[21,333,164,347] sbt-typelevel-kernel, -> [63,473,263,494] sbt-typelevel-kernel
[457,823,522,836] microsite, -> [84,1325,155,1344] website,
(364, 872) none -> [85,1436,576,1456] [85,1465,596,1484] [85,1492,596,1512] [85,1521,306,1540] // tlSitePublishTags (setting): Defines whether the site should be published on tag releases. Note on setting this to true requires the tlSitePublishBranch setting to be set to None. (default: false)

******************************

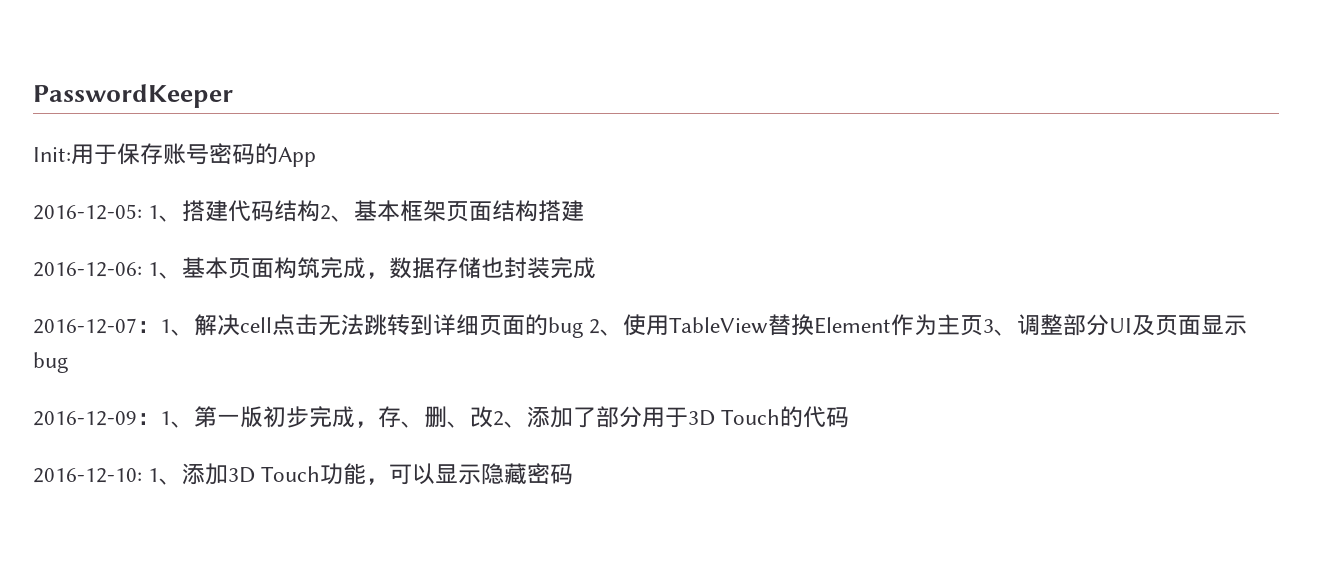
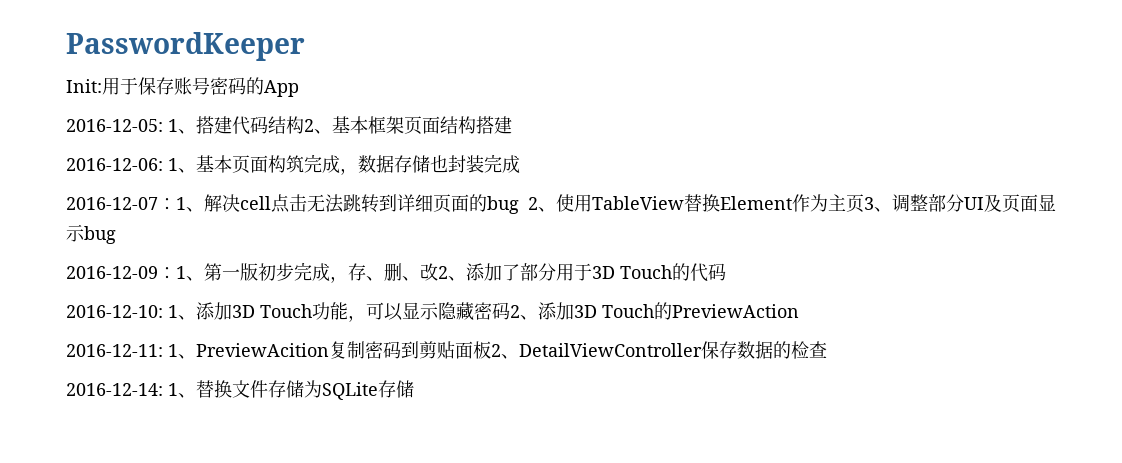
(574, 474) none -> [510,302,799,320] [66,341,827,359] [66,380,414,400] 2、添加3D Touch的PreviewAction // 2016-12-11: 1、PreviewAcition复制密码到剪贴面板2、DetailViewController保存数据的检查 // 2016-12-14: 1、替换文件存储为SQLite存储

******************************

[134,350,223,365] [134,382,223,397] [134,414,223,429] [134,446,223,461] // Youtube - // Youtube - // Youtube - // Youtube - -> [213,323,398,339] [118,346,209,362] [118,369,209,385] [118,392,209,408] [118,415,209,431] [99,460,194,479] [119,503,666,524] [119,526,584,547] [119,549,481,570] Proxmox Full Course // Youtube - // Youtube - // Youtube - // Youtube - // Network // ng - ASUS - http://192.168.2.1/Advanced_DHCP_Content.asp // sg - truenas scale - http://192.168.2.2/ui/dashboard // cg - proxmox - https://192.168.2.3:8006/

******************************

Each line above that has the word "none" should be copied.

(364, 872) none -> [85,1436,576,1456] [85,1465,596,1484] [85,1492,596,1512] [85,1521,306,1540] // tlSitePublishTags (setting): Defines whether the site should be published on tag releases. Note on setting this to true requires the tlSitePublishBranch setting to be set to None. (default: false)
(574, 474) none -> [510,302,799,320] [66,341,827,359] [66,380,414,400] 2、添加3D Touch的PreviewAction // 2016-12-11: 1、PreviewAcition复制密码到剪贴面板2、DetailViewController保存数据的检查 // 2016-12-14: 1、替换文件存储为SQLite存储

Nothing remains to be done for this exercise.